DATA RECORDS
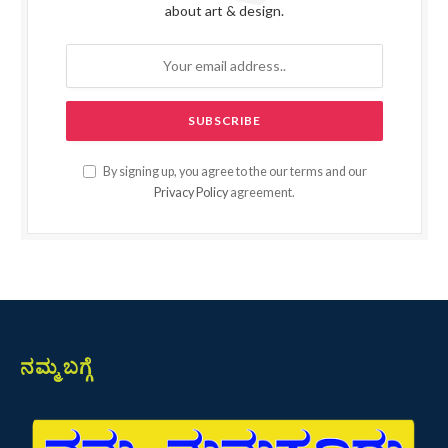
about art & design.
By signing up, you agree to the our terms and our
Privacy Policy
agreement.
ನಮ್ಮ ಬಗ್ಗೆ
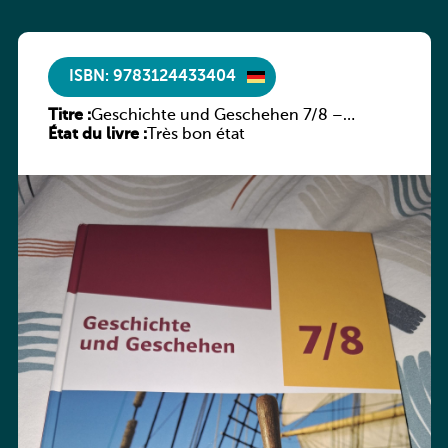
ISBN: 9783124433404
Titre :
Geschichte und Geschehen 7/8 –
État du livre :
Rheinland-Pfalz
Très bon état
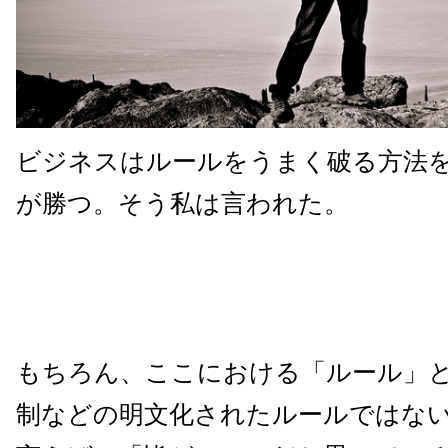
ビジネスはルールをうまく破る方法
が勝つ。そう私は言われた。
もちろん、ここにおける「ルール」
制などの明文化されたルールではな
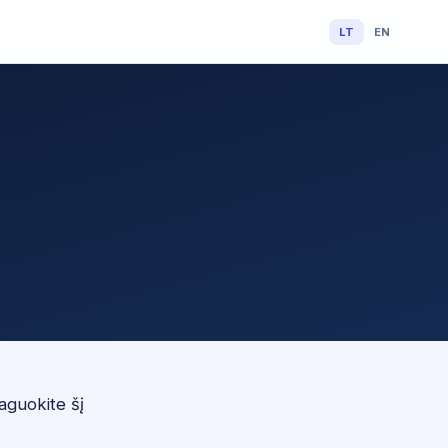
LT
EN
aguokite šį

WHAT IS EXPECTED
A faithful, word-for-word copy of the records above, pictures left out, is the answer.

WRITTEN SOLUTION
about art & design.
By signing up, you agree to the our terms and our
Privacy Policy
agreement.
ನಮ್ಮ ಬಗ್ಗೆ
ISBN: 9783124433404
Titre :
Geschichte und Geschehen 7/8 –
État du livre :
Rheinland-Pfalz
Très bon état
ビジネスはルールをうまく破る方法
が勝つ。そう私は言われた。
もちろん、ここにおける「ルール」
制などの明文化されたルールではな
LT
EN
aguokite šį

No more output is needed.